Laid out within the authentically elegant interiors of a former bank, Four Seasons Hotel Madrid occupies the most prominent of seven historic buildings dating from the late 1800s, all newly restored as Centro Canalejas, a commercial and residential centre in the heart of the city.
The Hotel has three food & beverage outlets, each with its own identity and a world of flavours between them. The highlight is eight stories up on the rooftop where an expansive terrace restaurant has views interrupted only by the building’s ornamental bell tower. The original concept for the rooftop is by Consulting Chef Dani Garcia, a Michelin-starred celebrity on the Spanish scene, with whom Mallen collaborates to ensure smooth operations in the kitchen and a steady supply of great product.
Closer to the ground, Mallen oversees a Spanish venue serving elegant tapas and traditional dishes in a space off the Lobby that he likens to “a living room for Madrilenos.” He also fashions dining for a gastro pub on the first floor, with the menu offering a wide variety of Asian- and Mediterranean-inspired finger foods, and more.
Mallen is similarly confident about the Hotel’s banqueting operation, summing up the concept he created as “restaurant food for large numbers of people.” As elsewhere, the key to banqueting is the wonderful product, but also the quality of the kitchen. “The back of the house here is put together very well. They’ve given us so much in the way of equipment and kitchen space to work with.”
Barcelona born and raised, Mallen’s parents were restaurateurs, and he was encouraged to discover the joys of cooking from a young age. He found the joys all right, but he didn’t consider culinary as a career until a friend got him into a program at Hofmann Culinary Institution that was taught at a local one-Michelin-star restaurant. Twenty years later, looking back at the hometown beginnings of his impressive culinary career, Mallen remembers: “It was highly competitive and highly inspiring. Once I got started, things came easily for me.”
As his training continued, Mallen was fortunate to land in a three-month ‘stage’ program at Ferran Adrià’s late, great high temple of molecular gastronomy El Bulli in Roses, Spain. As his career took off, he continued cooking at Michelin-starred restaurants and alongside their renowned chefs – Carles Gaig, Ramon Freixa, Alain Ducasse, and Pierre Gagnaire among them – and even led an opening before joining an international hotel group, which took him to properties across Europe.
Then, in 2011, Mallen reconnected with Sergi Arola, a Michelin-starred chef, with whom he worked his way up as Executive Chef at prestigious hotels such as W Paris Opéra and the Raffles in Istanbul.
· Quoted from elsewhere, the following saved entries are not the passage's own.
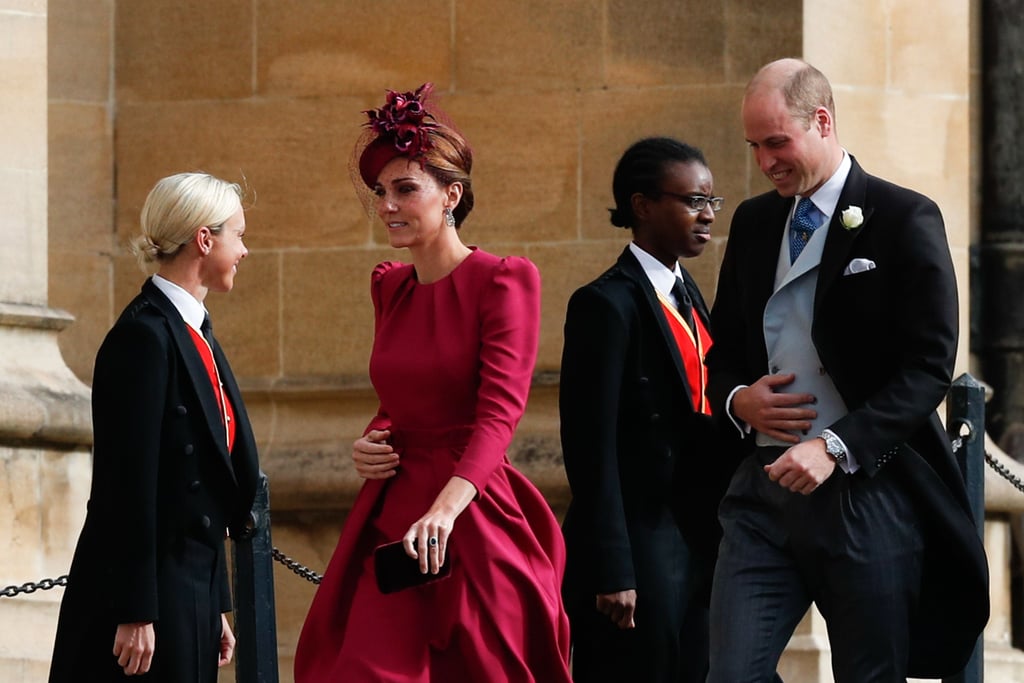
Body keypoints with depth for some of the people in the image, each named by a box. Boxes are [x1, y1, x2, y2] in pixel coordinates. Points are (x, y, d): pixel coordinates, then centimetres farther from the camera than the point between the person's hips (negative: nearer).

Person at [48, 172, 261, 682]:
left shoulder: (194, 336, 15)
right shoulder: (144, 337, -13)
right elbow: (128, 484, -18)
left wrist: (215, 608, 19)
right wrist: (135, 615, -20)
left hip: (191, 593, 9)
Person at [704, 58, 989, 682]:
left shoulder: (904, 220, -4)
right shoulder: (753, 222, 14)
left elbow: (930, 367, -11)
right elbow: (724, 352, 24)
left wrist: (836, 447, -20)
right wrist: (738, 399, 0)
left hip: (867, 490, -5)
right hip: (767, 486, 5)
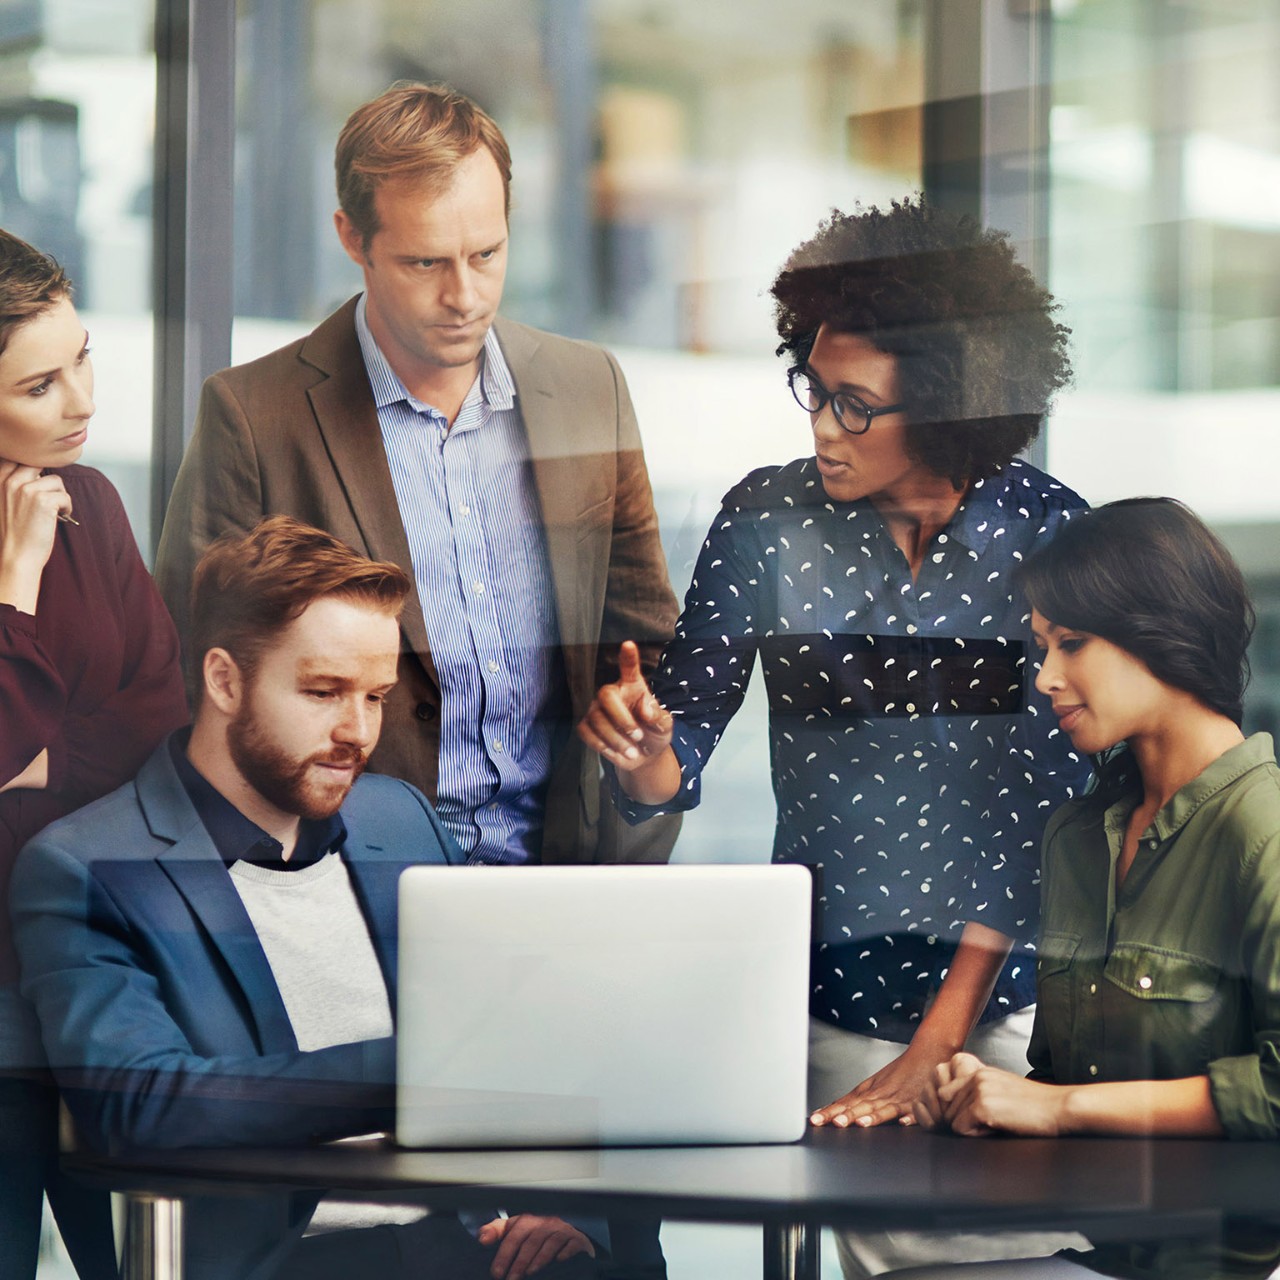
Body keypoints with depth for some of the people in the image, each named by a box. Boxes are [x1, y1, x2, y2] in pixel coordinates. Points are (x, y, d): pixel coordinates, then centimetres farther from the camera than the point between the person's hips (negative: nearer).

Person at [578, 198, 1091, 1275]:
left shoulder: (1046, 533, -9)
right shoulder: (767, 520, -5)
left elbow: (1041, 800, -11)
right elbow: (679, 761, 0)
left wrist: (938, 1042, -15)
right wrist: (645, 749, -26)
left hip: (1014, 987, 0)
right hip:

Mallen joined Four Seasons at last in 2017, starting as opening Executive Chef at Four Seasons Hotel Tunis. He remembers the destination quite fondly, and the experience as well. “In my profession, you never stop learning, and I learned so much.” Perhaps more than anything, that Tunisia was not the closed country he and his family had anticipated. “People there were always so nice and welcoming to us. We were expecting a closed culture, but they eat pork and drink alcohol!”
Madrilenos do, too. Among the many things that excite Mallen about being in the capital city is the enthusiasm he sees from locals for the dining scene. Back in Barcelona, people work and go home, he says. “Here in Madrid they go out to drink and dine. As a chef, it’s really amazing to see restaurants so full during the week.”
From its rooftop terrace to its gastro pub, Four Seasons Hotel Madrid is the perfect match for the rhythms of the city, he concludes. “Plus, we have the best beer in town!”